Text shown: Begin

A node identifier is currently any valid UTF-8 string; this design proposes restricting it to a base 62 string. The namespace for a public key hex string and a node identifier overlap and a collision is possible, though it could be considered a configuration error. Further restrictions on node identifier could possibly resolve this issue.
The management circuit is currently designated by the string admin
, not by
the string 00000-00000
. Thus, conversion between the two will be a necessity
for backward compatibility.
The service identifiers used on the management circuit today are not 1:1 with the ones defined in this design. Today, fully-qualified service identifiers can have the format:
admin::<node_id>
admin::public_key::<remote_public_key>::public_key::<local_public_key>
The first is the same (with admin replaced with 00000-00000
as noted above),
but the second one has two public keys. This form of service identifier
captures both local and remote public keys, which is used when determining the
correct peer connection; in this design, however, only the one public key
needed to refer to the service is present. A requirement exists to be able to
determine the proper PeerTokenPair
in order to find the proper peer
connection. While today that can be derived from a single service id, with this
new format, it will require both the sender and destination service identifiers
in order to find the correct PeerTokenPair
. Additional design work will be
necessary to figure out the best way to handle the implementation of this
change.
The API for ServiceIdentity
uses cylinder::PublicKey
, which is an external
crate.
Rationale and Alternatives
The ServiceIdentifier
struct exposes admin service design/functionality outside
of the admin service itself. This is an intentional decision to consider the
definition of both circuit identifiers and service identifiers in their
entirety. The primary motivator, however, is that it moves the creation of the
PublicKey
to the ServiceId’s constructor, thus forcing runtime errors in hex
conversion to happen earlier in the process and requiring less error handling
overall.

Text shown: End
Collected material: Begin

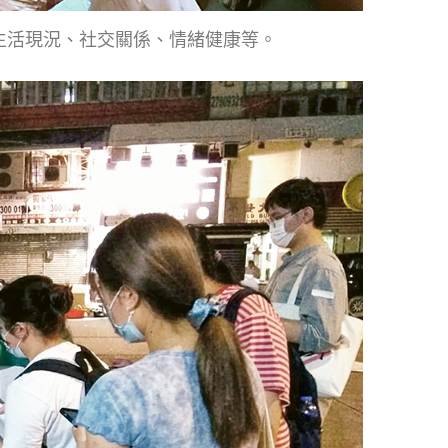
生活現況、社交關係、情緒健康等。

Collected material: End

Exercise:
Please answer from the design text above: what kind of string does the design propose restricting a node identifier to?

Expected answer:
A base 62 string.